Usually, while you are reindexing your data, the new index is not being used for search. It makes sense to disable some of the high availablity and real time search features temporarily in order to speed up reindexing.
The new index does not need replicas during reindexing. All of your data is safely stored in the old index. If you have any replicas then indexing needs to happen both on the primary shard and the replicas, which consumes more resources within your cluster.
Instead, if you set the number_of_replicas
to zero, then indexing only
happens on the primary shard. Once you have finished reindexing, you can
set number_of_replicas
back to the number you need, and the primary
shard will just be copied over to the appropriate node.

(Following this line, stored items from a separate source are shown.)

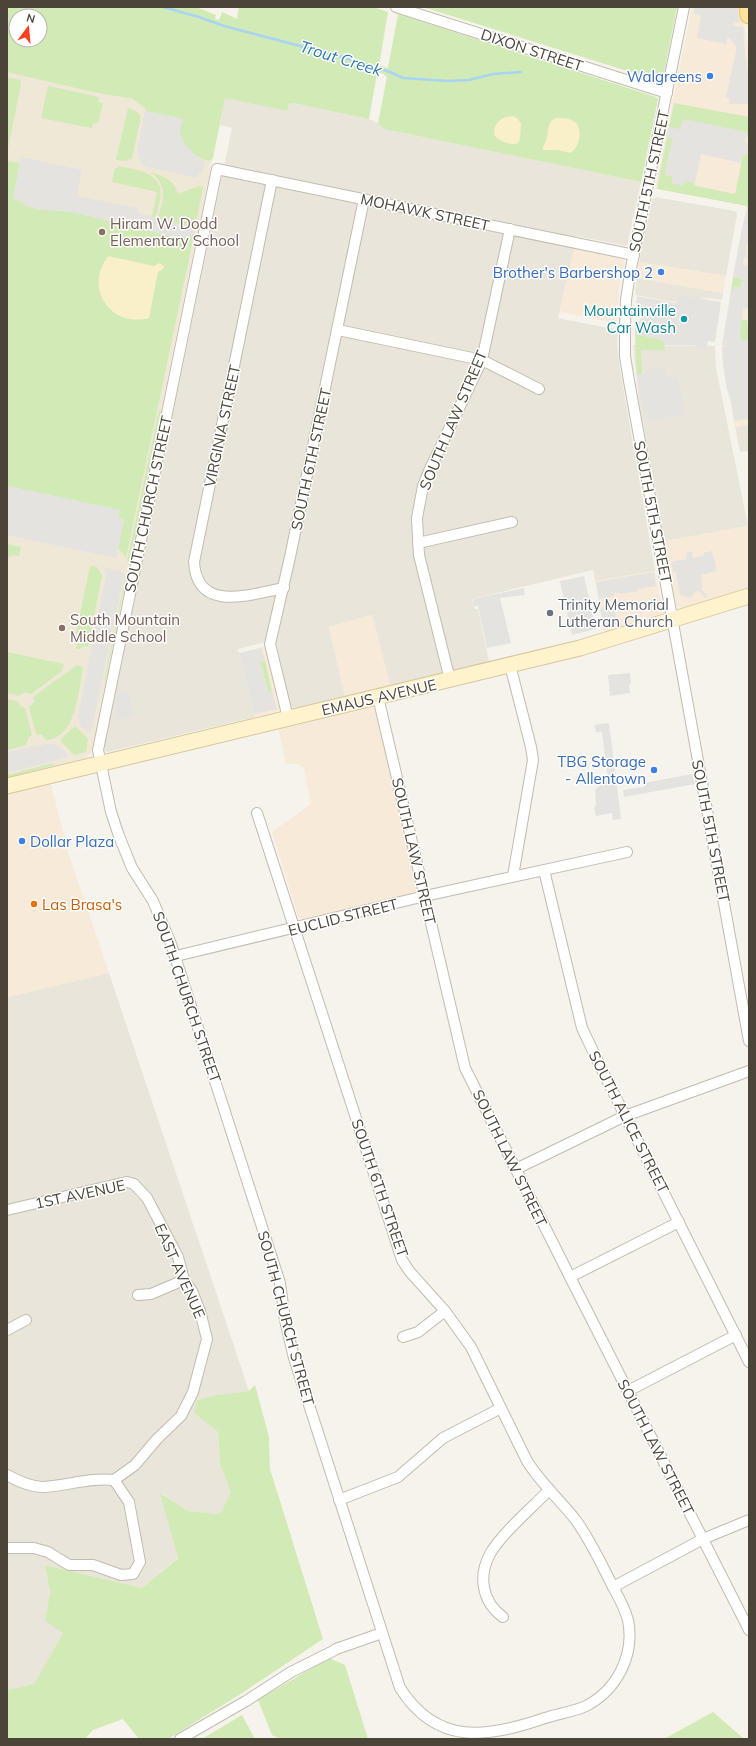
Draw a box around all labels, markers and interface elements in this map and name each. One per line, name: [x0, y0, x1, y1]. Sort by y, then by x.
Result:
north arrow: [8, 8, 48, 48]
text: N: [25, 11, 37, 26]
street label: DIXON STREET: [479, 25, 585, 75]
water label: Trout Creek: [298, 36, 385, 80]
place label: Walgreens: [627, 67, 702, 86]
marker: Walgreens: [705, 71, 715, 81]
street label: SOUTH 5TH STREET: [625, 108, 673, 254]
street label: MOHAWK STREET: [359, 189, 491, 235]
place label: Hiram W. Dodd Elementary School: [110, 214, 239, 250]
marker: Hiram W. Dodd Elementary School: [97, 227, 107, 237]
place label: Brother's Barbershop 2: [493, 263, 653, 282]
marker: Brother's Barbershop 2: [656, 267, 666, 277]
place label: Mountainville Car Wash: [584, 301, 676, 337]
marker: Mountainville Car Wash: [679, 314, 689, 324]
street label: SOUTH LAW STREET: [415, 347, 491, 493]
street label: VIRGINIA STREET: [200, 363, 244, 489]
street label: SOUTH 6TH STREET: [287, 386, 335, 532]
street label: SOUTH CHURCH STREET: [120, 414, 176, 594]
street label: SOUTH 5TH STREET: [630, 439, 676, 585]
place label: Trinity Memorial Lutheran Church: [558, 595, 673, 631]
marker: Trinity Memorial Lutheran Church: [545, 608, 555, 618]
place label: South Mountain Middle School: [70, 610, 180, 646]
marker: South Mountain Middle School: [57, 623, 67, 633]
street label: EMAUS AVENUE: [320, 675, 438, 719]
place label: TBG Storage - Allentown: [557, 752, 646, 788]
street label: SOUTH 5TH STREET: [688, 758, 734, 904]
marker: TBG Storage - Allentown: [649, 765, 659, 775]
street label: SOUTH LAW STREET: [388, 776, 440, 926]
place label: Dollar Plaza: [30, 832, 114, 851]
marker: Dollar Plaza: [17, 836, 27, 846]
street label: EUCLID STREET: [286, 894, 400, 940]
place label: Las Brasa's: [42, 895, 122, 914]
marker: Las Brasa's: [29, 899, 39, 909]
street label: SOUTH CHURCH STREET: [149, 909, 225, 1085]
street label: SOUTH ALICE STREET: [585, 1048, 673, 1196]
street label: SOUTH LAW STREET: [469, 1086, 551, 1230]
street label: SOUTH 6TH STREET: [347, 1116, 413, 1260]
street label: 1ST AVENUE: [33, 1175, 127, 1213]
street label: EAST AVENUE: [151, 1220, 210, 1322]
street label: SOUTH CHURCH STREET: [254, 1229, 318, 1407]
street label: SOUTH LAW STREET: [613, 1376, 699, 1518]

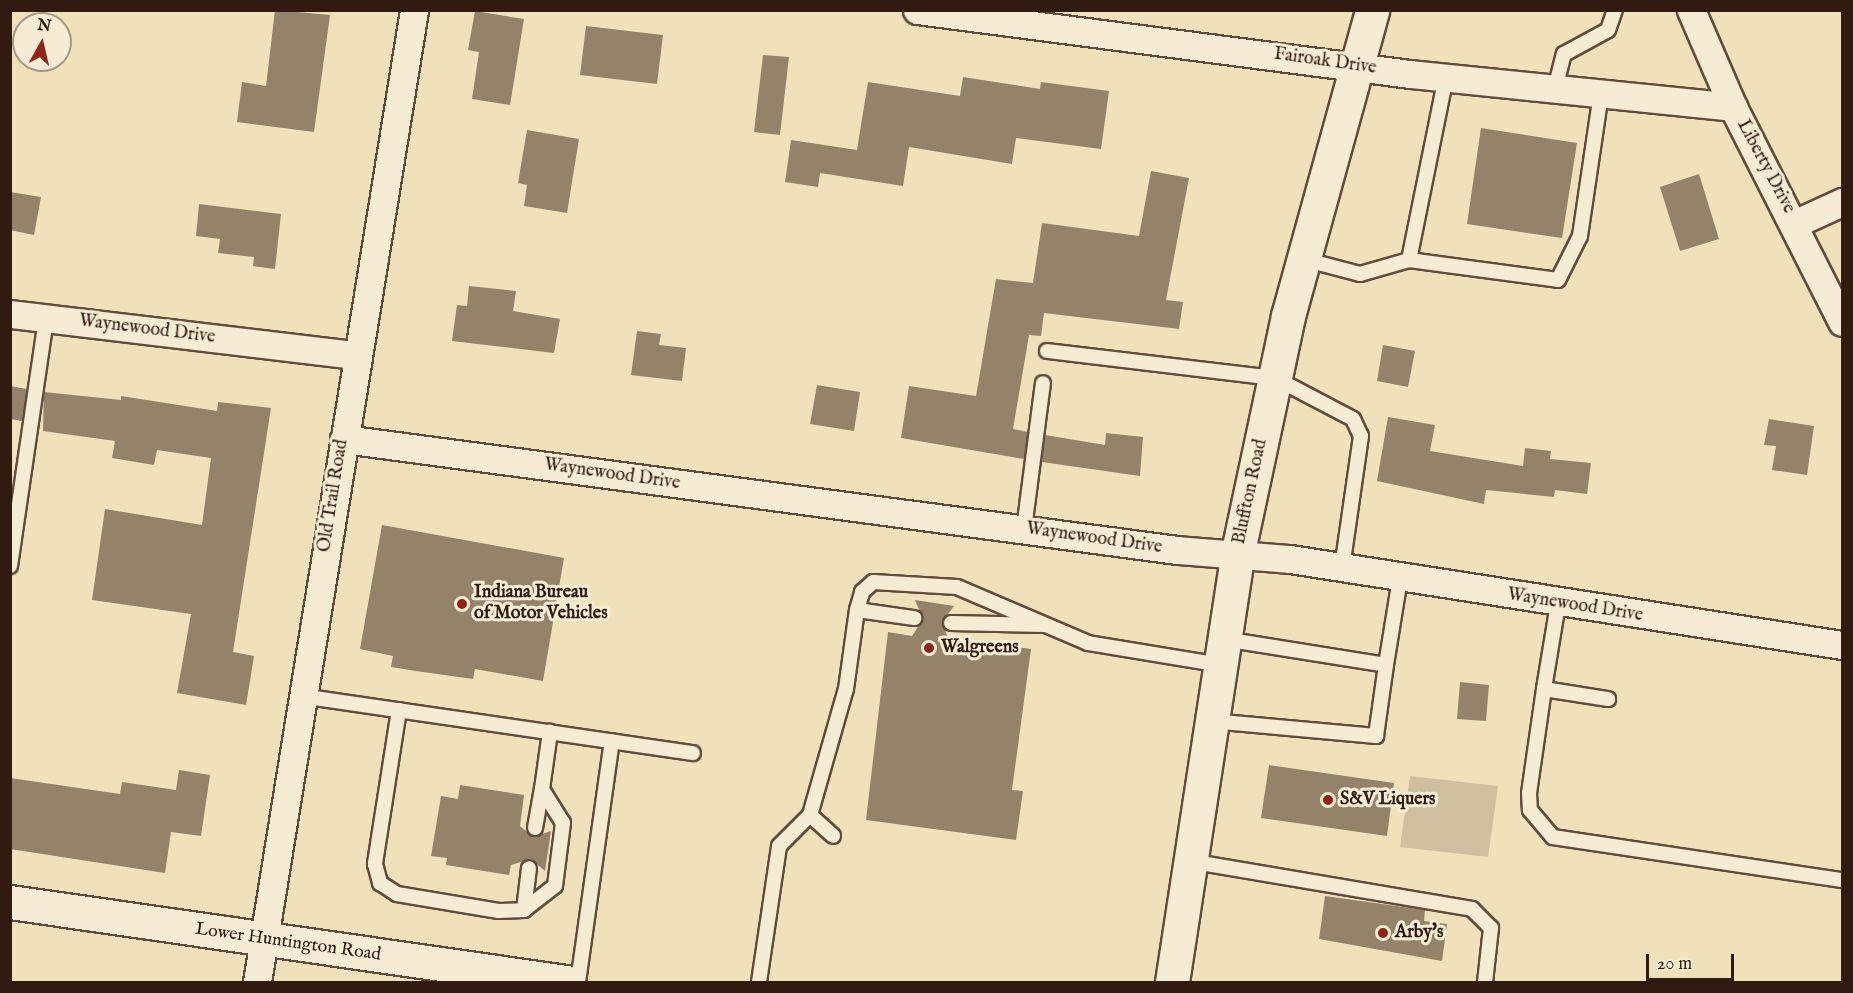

By default, Elasticsearch refreshes its `view'' on search once every
second. While this is a lightweight operation, it still has a cost.
We are not using the new index for search yet, so it makes sense
to disable refresh by setting the `refresh_interval
to -1
during
reindexing.
All index and delete operations are written to a transaction log and added to an in-memory buffer. When the transaction log is full, Elasticsearch performs a flush:
-
the buffer is converted to an inverted index and written to disk
-
a new Lucene commit point is written to disk
-
the transaction log is truncated
-
and the disk is fsync’ed
This is a heavier operation than a refresh. We can achieve faster throughput by flushing less frequently. By default, a flush happens every 5,000 operations, but this can be increased to 20,000.
Note
|
We will explain more about the refresh and flush processes in [lucene]. |
When you create your new index, include the above optimizations as follows:
PUT /new_index
{
"settings": {
"number_of_replicas": 0,
"refresh_interval": -1,
"translog.flush_threshold_ops": 20000
},
"mappings": { ... }
}
Once you have finished reindexing, you can update the index settings to be suitable for highly available real time search:
PUT /new_index/_settings
{
"number_of_replicas": 1,
"refresh_interval": "1s",
"translog.flush_threshold_ops": 5000
}
It will take a little time to allocate the replica shards but, as soon as that is complete, your index is ready to use.